[Records supplied — start]

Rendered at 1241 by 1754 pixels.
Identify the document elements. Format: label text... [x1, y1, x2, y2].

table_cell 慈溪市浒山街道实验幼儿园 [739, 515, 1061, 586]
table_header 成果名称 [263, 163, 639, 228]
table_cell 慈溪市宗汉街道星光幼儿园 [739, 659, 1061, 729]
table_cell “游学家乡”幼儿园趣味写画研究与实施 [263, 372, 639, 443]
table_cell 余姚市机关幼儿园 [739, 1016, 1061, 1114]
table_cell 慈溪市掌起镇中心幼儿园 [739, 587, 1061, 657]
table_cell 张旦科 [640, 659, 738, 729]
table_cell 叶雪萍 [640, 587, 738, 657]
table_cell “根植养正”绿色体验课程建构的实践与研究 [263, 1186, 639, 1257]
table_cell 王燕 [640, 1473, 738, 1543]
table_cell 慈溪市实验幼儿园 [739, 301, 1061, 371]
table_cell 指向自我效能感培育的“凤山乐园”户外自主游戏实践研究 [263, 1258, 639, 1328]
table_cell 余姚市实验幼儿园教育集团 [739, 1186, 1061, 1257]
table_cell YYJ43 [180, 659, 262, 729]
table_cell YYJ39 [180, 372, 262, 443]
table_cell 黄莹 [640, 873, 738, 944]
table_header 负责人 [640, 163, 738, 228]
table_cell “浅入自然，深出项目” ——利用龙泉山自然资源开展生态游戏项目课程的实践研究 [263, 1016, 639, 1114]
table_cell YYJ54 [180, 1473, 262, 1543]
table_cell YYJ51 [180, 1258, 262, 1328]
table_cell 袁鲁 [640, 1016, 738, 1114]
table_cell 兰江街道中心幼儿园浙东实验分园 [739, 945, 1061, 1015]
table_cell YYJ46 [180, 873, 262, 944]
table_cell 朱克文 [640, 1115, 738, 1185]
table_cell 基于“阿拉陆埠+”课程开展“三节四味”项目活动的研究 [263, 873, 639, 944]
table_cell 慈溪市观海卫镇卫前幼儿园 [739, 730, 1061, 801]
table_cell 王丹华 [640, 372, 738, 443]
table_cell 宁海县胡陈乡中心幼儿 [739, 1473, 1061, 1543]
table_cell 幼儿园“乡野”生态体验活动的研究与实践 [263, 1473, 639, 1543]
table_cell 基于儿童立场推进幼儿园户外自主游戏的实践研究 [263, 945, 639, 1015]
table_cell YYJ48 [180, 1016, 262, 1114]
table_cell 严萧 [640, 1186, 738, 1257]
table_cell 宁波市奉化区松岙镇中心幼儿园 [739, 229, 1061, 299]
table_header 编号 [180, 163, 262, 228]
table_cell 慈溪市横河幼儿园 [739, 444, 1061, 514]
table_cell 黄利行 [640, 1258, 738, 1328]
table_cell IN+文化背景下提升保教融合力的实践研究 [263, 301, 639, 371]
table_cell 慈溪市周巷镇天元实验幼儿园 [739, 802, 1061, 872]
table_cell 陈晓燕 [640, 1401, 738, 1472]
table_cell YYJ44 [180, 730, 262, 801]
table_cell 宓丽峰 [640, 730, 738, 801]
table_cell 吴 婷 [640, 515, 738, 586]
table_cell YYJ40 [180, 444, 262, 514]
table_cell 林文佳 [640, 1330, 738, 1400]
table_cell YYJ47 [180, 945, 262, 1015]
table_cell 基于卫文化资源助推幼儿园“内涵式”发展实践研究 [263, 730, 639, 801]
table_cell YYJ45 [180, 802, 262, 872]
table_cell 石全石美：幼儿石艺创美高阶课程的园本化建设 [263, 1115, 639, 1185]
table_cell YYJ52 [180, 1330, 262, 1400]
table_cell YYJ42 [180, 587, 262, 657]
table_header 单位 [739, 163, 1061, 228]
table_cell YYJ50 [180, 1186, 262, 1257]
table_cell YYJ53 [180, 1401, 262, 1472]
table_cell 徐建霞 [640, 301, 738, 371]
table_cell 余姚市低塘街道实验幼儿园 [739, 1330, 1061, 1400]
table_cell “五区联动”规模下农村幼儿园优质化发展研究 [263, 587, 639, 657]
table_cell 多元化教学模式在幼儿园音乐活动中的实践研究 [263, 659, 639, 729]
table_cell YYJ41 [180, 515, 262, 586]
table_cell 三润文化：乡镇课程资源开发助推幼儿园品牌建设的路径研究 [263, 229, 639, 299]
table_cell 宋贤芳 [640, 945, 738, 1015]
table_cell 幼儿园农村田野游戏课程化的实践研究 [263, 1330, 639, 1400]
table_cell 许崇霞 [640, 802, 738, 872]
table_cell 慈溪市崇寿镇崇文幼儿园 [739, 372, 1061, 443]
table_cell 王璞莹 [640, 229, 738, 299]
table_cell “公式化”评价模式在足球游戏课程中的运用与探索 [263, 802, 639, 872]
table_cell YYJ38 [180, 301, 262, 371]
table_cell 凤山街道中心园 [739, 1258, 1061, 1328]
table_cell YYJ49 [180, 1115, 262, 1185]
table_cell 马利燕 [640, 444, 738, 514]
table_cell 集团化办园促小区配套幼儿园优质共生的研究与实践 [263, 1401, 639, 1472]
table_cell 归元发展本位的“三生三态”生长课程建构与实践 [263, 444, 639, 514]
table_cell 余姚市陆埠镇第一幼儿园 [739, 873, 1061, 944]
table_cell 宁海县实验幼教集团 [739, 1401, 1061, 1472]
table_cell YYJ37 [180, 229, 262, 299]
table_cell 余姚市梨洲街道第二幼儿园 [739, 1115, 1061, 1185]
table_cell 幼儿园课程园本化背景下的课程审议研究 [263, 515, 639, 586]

[Records supplied — finish]

Your instructions. The response should reproduce every entry above exactly.

Solution for this exercise.
Rendered at 1241 by 1754 pixels.
Identify the document elements. Format: label text... [x1, y1, x2, y2].

table_cell 慈溪市浒山街道实验幼儿园 [739, 515, 1061, 586]
table_header 成果名称 [263, 163, 639, 228]
table_cell 慈溪市宗汉街道星光幼儿园 [739, 659, 1061, 729]
table_cell “游学家乡”幼儿园趣味写画研究与实施 [263, 372, 639, 443]
table_cell 余姚市机关幼儿园 [739, 1016, 1061, 1114]
table_cell 慈溪市掌起镇中心幼儿园 [739, 587, 1061, 657]
table_cell 张旦科 [640, 659, 738, 729]
table_cell 叶雪萍 [640, 587, 738, 657]
table_cell “根植养正”绿色体验课程建构的实践与研究 [263, 1186, 639, 1257]
table_cell 王燕 [640, 1473, 738, 1543]
table_cell 慈溪市实验幼儿园 [739, 301, 1061, 371]
table_cell 指向自我效能感培育的“凤山乐园”户外自主游戏实践研究 [263, 1258, 639, 1328]
table_cell 余姚市实验幼儿园教育集团 [739, 1186, 1061, 1257]
table_cell YYJ43 [180, 659, 262, 729]
table_cell YYJ39 [180, 372, 262, 443]
table_cell 黄莹 [640, 873, 738, 944]
table_header 负责人 [640, 163, 738, 228]
table_cell “浅入自然，深出项目” ——利用龙泉山自然资源开展生态游戏项目课程的实践研究 [263, 1016, 639, 1114]
table_cell YYJ54 [180, 1473, 262, 1543]
table_cell YYJ51 [180, 1258, 262, 1328]
table_cell 袁鲁 [640, 1016, 738, 1114]
table_cell 兰江街道中心幼儿园浙东实验分园 [739, 945, 1061, 1015]
table_cell YYJ46 [180, 873, 262, 944]
table_cell 朱克文 [640, 1115, 738, 1185]
table_cell 基于“阿拉陆埠+”课程开展“三节四味”项目活动的研究 [263, 873, 639, 944]
table_cell 慈溪市观海卫镇卫前幼儿园 [739, 730, 1061, 801]
table_cell 王丹华 [640, 372, 738, 443]
table_cell 宁海县胡陈乡中心幼儿 [739, 1473, 1061, 1543]
table_cell 幼儿园“乡野”生态体验活动的研究与实践 [263, 1473, 639, 1543]
table_cell 基于儿童立场推进幼儿园户外自主游戏的实践研究 [263, 945, 639, 1015]
table_cell YYJ48 [180, 1016, 262, 1114]
table_cell 严萧 [640, 1186, 738, 1257]
table_cell 宁波市奉化区松岙镇中心幼儿园 [739, 229, 1061, 299]
table_header 编号 [180, 163, 262, 228]
table_cell 慈溪市横河幼儿园 [739, 444, 1061, 514]
table_cell 黄利行 [640, 1258, 738, 1328]
table_cell IN+文化背景下提升保教融合力的实践研究 [263, 301, 639, 371]
table_cell 慈溪市周巷镇天元实验幼儿园 [739, 802, 1061, 872]
table_cell 陈晓燕 [640, 1401, 738, 1472]
table_cell YYJ44 [180, 730, 262, 801]
table_cell 宓丽峰 [640, 730, 738, 801]
table_cell 吴 婷 [640, 515, 738, 586]
table_cell YYJ40 [180, 444, 262, 514]
table_cell 林文佳 [640, 1330, 738, 1400]
table_cell YYJ47 [180, 945, 262, 1015]
table_cell 基于卫文化资源助推幼儿园“内涵式”发展实践研究 [263, 730, 639, 801]
table_cell YYJ45 [180, 802, 262, 872]
table_cell 石全石美：幼儿石艺创美高阶课程的园本化建设 [263, 1115, 639, 1185]
table_cell YYJ52 [180, 1330, 262, 1400]
table_cell YYJ42 [180, 587, 262, 657]
table_header 单位 [739, 163, 1061, 228]
table_cell YYJ50 [180, 1186, 262, 1257]
table_cell YYJ53 [180, 1401, 262, 1472]
table_cell 徐建霞 [640, 301, 738, 371]
table_cell 余姚市低塘街道实验幼儿园 [739, 1330, 1061, 1400]
table_cell “五区联动”规模下农村幼儿园优质化发展研究 [263, 587, 639, 657]
table_cell 多元化教学模式在幼儿园音乐活动中的实践研究 [263, 659, 639, 729]
table_cell YYJ41 [180, 515, 262, 586]
table_cell 三润文化：乡镇课程资源开发助推幼儿园品牌建设的路径研究 [263, 229, 639, 299]
table_cell 宋贤芳 [640, 945, 738, 1015]
table_cell 幼儿园农村田野游戏课程化的实践研究 [263, 1330, 639, 1400]
table_cell 许崇霞 [640, 802, 738, 872]
table_cell 慈溪市崇寿镇崇文幼儿园 [739, 372, 1061, 443]
table_cell 王璞莹 [640, 229, 738, 299]
table_cell “公式化”评价模式在足球游戏课程中的运用与探索 [263, 802, 639, 872]
table_cell YYJ38 [180, 301, 262, 371]
table_cell 凤山街道中心园 [739, 1258, 1061, 1328]
table_cell YYJ49 [180, 1115, 262, 1185]
table_cell 马利燕 [640, 444, 738, 514]
table_cell 集团化办园促小区配套幼儿园优质共生的研究与实践 [263, 1401, 639, 1472]
table_cell 归元发展本位的“三生三态”生长课程建构与实践 [263, 444, 639, 514]
table_cell 余姚市陆埠镇第一幼儿园 [739, 873, 1061, 944]
table_cell 宁海县实验幼教集团 [739, 1401, 1061, 1472]
table_cell YYJ37 [180, 229, 262, 299]
table_cell 余姚市梨洲街道第二幼儿园 [739, 1115, 1061, 1185]
table_cell 幼儿园课程园本化背景下的课程审议研究 [263, 515, 639, 586]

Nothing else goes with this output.